8. It is probably safe to say that the majority of medical scientists today hold a naturalistic world and life view. Naturalism, as a philosophy of life, is essentially without hope, since it accepts the notion that at death the individual simply ends (in terms of existence). Yet, every world view needs to produce hope in its adherents, so today that hope has been channeled into the medical push against death and increasing longevity of life. In this light, embracing longevity of life as a value, per se, is merely embracing a myth promulgated by the modern idolatry known as Naturalism. Discuss.

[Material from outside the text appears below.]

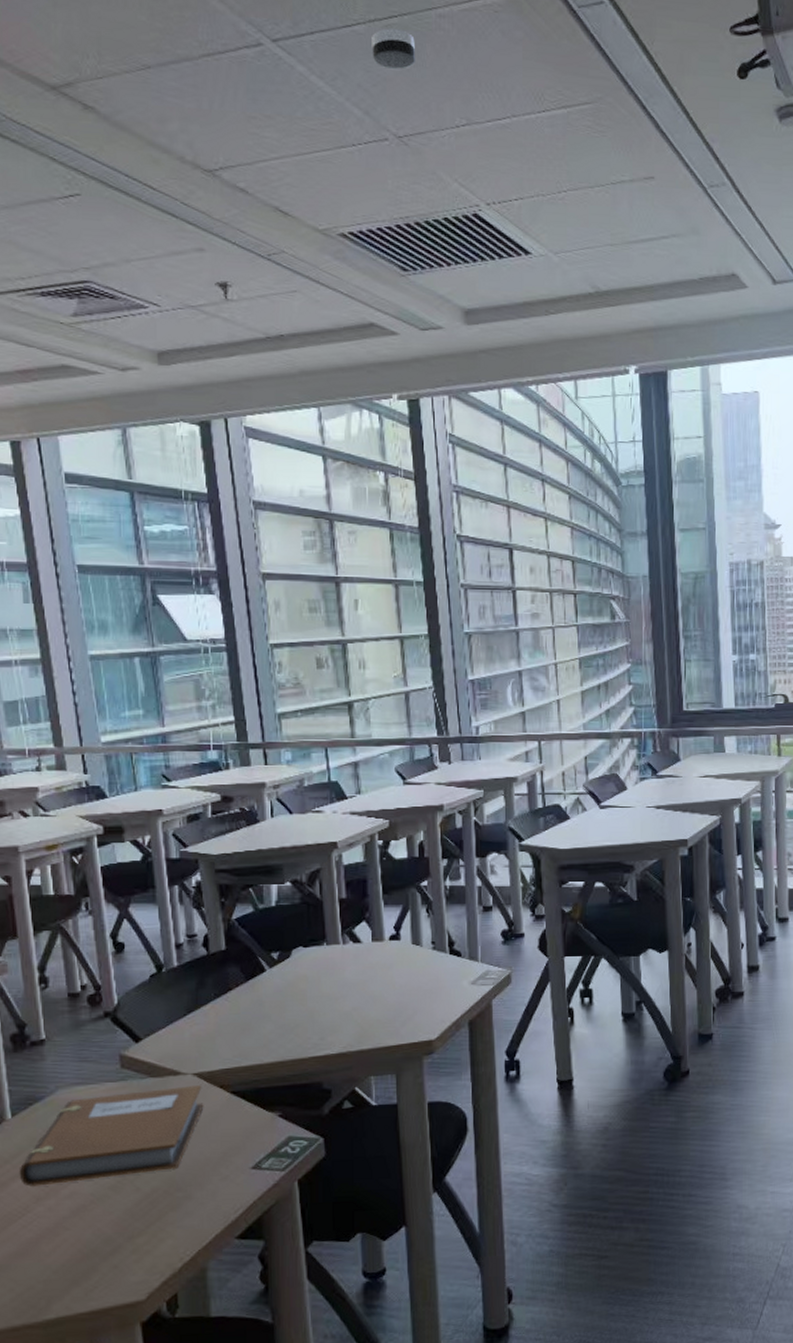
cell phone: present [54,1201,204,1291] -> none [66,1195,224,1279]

9. In the 19th century when Christian missionaries went to Africa they transported their belongings in coffins, one for each member of the family. This not only symbolized their determination to remain in Africa, it was practical since a large percentage died in the first few years after their arrival. Would such zeal be accepted by American churches today as a legitimate approach to missions? Why or why not? What does it say about the view of death and the longevity of life in the 19th century Western church compared to today?
10. Would the pro-life movement, to be consistent, need to resist any effort by the federal government to adopt a “one-way ticket to Mars” policy? Why or why not?
11. In a society as diverse and pluralistic as ours, what likelihood is there that Krauss’ proposal can be discussed thoughtfully and with civility in the public square. What can Christians do to increase civility on this and other topics?